** EXERCISE PROMPT **
Locate the string "сначала" in the records below. Copy every line where it occurs.

** MATERIAL PROVIDED **
====================
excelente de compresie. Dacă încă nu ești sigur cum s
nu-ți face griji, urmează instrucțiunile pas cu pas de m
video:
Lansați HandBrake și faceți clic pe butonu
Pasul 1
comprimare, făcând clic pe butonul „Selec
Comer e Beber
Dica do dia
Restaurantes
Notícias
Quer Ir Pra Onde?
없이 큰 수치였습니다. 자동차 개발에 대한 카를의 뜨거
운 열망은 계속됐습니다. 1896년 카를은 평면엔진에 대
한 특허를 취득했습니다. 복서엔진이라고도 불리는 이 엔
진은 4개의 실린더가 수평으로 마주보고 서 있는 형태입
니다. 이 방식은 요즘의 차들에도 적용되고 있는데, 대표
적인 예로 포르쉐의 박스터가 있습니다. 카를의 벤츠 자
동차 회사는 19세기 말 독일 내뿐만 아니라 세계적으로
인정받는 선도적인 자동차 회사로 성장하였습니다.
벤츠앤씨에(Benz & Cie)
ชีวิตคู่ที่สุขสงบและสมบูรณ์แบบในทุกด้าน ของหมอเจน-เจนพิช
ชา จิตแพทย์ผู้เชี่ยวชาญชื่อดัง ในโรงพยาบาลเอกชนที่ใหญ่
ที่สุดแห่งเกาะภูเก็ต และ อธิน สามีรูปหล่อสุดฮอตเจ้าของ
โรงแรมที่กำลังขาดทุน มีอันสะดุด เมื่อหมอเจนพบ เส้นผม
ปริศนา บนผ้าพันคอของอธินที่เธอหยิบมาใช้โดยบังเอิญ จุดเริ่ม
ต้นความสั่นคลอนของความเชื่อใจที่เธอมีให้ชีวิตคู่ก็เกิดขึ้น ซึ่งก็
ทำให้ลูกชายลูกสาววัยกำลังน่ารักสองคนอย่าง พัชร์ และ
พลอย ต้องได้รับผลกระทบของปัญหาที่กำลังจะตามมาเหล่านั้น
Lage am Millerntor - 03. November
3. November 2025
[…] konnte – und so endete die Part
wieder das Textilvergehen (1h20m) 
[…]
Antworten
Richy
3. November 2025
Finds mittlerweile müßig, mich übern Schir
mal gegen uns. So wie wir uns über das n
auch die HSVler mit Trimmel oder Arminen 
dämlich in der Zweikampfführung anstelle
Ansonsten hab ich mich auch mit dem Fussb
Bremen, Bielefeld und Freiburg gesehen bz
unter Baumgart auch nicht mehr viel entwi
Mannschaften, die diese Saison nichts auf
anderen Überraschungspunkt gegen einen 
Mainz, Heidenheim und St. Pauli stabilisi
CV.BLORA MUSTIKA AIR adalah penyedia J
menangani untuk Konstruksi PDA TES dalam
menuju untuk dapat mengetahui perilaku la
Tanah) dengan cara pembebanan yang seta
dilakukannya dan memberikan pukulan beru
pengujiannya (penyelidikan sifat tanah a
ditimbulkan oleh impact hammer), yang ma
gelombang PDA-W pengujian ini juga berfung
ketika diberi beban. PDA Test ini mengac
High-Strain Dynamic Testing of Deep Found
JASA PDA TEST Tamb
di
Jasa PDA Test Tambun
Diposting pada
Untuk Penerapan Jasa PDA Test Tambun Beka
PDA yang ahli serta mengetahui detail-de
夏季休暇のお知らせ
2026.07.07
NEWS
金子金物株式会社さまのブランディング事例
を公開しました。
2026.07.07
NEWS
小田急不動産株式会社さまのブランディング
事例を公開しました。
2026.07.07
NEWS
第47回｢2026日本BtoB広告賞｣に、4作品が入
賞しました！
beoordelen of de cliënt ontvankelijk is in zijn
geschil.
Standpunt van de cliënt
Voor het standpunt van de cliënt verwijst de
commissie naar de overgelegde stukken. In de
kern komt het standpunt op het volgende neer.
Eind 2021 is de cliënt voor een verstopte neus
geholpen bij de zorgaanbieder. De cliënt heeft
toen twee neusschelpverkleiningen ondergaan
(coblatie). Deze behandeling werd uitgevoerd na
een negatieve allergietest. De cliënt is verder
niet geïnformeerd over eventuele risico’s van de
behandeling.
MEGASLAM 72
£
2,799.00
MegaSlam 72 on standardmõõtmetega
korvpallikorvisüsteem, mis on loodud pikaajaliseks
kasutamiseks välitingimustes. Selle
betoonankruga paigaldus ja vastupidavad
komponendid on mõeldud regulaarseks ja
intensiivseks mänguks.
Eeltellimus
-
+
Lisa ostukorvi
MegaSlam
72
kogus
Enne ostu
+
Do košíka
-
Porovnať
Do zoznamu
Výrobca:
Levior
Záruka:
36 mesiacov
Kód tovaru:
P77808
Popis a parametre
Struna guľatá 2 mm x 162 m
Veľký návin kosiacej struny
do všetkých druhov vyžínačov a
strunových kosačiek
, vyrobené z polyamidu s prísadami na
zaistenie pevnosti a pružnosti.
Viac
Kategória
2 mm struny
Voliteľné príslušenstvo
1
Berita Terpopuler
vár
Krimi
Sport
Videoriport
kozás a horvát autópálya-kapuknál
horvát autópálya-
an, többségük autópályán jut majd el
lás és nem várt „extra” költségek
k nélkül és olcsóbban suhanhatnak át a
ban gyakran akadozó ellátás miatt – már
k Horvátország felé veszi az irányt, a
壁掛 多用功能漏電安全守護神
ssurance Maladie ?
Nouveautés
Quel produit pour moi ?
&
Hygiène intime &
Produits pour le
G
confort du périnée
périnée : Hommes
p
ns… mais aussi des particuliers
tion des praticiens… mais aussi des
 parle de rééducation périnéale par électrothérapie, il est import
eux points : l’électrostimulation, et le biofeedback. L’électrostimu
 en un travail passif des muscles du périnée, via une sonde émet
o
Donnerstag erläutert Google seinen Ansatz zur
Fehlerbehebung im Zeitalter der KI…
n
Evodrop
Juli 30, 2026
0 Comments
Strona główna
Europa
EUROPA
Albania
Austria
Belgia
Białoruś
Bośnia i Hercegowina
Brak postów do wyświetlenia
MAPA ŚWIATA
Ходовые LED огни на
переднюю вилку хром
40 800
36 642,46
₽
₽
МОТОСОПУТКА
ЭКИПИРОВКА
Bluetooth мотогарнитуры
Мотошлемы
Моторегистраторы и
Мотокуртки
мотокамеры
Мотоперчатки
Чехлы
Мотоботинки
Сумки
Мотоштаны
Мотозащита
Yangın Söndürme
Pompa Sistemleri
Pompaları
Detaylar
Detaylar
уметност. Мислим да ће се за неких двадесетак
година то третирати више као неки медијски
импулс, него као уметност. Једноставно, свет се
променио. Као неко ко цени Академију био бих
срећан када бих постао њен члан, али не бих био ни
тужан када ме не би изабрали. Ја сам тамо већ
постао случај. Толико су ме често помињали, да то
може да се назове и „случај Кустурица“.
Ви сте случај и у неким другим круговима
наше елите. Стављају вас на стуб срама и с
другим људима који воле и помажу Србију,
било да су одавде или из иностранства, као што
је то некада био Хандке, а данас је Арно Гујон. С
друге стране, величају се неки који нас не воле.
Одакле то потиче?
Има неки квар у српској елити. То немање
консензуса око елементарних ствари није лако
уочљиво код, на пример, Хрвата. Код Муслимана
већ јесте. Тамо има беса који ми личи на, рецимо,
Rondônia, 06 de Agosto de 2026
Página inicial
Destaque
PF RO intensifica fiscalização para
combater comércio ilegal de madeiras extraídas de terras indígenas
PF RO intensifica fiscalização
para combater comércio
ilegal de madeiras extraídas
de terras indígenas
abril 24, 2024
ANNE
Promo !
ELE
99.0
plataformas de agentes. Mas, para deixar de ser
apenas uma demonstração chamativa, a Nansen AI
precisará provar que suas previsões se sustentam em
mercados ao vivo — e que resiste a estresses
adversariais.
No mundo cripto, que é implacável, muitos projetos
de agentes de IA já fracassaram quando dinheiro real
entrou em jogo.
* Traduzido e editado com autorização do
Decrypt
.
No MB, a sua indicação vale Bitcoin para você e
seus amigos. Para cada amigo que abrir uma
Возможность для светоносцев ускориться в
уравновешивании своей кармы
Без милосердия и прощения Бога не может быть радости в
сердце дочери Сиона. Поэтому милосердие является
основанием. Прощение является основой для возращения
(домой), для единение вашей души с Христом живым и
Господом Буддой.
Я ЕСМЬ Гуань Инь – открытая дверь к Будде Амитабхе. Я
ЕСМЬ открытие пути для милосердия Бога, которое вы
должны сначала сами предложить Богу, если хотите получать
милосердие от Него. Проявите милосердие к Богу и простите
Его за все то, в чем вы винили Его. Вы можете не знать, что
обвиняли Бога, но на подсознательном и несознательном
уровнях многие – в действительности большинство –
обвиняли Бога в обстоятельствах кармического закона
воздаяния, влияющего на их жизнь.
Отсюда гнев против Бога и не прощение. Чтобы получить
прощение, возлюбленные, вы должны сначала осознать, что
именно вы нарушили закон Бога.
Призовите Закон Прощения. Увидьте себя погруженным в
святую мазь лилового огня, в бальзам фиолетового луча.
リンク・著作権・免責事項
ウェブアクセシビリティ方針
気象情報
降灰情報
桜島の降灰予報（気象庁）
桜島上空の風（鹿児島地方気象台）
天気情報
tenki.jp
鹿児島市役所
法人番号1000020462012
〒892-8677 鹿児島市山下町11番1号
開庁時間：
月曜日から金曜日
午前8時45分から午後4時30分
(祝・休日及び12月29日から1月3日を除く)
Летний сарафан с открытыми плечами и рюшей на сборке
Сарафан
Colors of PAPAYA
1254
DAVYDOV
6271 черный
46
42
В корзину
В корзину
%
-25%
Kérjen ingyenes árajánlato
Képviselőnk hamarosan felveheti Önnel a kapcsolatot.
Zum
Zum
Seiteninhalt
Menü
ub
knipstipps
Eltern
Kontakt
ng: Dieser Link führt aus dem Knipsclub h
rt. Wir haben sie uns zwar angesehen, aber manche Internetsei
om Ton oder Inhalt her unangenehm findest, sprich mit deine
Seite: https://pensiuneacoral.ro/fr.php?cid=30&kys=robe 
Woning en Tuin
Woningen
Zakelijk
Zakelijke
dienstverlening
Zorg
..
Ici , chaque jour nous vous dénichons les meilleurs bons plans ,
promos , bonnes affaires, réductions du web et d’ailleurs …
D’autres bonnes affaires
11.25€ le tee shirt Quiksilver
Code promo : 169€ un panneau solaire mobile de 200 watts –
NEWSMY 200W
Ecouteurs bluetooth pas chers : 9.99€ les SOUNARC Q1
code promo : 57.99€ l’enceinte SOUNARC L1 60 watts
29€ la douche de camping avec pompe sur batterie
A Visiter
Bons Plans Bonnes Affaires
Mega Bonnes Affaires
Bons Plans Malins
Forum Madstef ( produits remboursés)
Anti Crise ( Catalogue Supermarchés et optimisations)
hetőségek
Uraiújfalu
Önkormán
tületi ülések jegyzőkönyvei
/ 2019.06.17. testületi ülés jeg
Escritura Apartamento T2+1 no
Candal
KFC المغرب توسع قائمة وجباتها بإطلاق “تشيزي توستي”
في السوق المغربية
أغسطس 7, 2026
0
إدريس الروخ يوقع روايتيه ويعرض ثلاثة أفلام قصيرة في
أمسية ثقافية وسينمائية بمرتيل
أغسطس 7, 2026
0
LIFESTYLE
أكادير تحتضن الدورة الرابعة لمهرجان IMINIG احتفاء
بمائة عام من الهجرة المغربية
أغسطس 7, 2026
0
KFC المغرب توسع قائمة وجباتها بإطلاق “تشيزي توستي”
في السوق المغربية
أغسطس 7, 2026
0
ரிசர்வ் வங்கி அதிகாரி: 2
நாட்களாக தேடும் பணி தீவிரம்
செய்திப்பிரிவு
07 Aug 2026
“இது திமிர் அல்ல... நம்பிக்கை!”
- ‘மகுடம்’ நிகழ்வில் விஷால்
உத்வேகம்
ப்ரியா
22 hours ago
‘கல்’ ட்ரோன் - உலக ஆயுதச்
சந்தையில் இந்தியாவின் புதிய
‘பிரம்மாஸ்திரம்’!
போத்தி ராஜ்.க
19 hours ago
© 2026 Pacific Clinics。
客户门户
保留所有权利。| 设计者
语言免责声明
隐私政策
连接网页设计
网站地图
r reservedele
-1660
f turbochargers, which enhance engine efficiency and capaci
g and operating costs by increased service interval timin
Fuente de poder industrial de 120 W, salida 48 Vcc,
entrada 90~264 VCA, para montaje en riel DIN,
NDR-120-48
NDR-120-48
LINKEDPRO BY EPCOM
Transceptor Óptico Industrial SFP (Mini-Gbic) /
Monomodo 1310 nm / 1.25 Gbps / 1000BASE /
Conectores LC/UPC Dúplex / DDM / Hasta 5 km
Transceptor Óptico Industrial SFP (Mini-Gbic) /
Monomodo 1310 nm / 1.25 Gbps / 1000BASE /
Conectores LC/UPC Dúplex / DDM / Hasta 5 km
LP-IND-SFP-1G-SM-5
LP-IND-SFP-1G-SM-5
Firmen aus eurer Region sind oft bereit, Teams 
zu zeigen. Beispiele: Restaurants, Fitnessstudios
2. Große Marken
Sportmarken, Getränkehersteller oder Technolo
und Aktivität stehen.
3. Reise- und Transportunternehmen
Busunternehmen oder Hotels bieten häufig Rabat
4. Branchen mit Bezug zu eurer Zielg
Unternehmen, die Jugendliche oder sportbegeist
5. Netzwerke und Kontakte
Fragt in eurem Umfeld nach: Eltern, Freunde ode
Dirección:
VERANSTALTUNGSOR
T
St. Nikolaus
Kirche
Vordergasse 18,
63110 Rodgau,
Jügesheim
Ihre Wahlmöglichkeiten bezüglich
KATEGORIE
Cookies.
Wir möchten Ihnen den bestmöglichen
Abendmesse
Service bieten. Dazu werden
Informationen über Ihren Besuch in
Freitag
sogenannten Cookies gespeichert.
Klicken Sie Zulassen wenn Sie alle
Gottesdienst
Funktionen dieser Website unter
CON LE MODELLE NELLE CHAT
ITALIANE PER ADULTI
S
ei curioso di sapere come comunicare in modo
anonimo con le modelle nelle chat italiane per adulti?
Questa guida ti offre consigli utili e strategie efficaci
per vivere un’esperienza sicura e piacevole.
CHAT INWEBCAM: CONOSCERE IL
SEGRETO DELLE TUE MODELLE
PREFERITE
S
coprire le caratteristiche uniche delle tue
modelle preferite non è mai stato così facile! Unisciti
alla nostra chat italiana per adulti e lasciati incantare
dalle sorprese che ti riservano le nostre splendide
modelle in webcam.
====================
** SOLUTION **
должны сначала сами предложить Богу, если хотите получать
прощение, возлюбленные, вы должны сначала осознать, что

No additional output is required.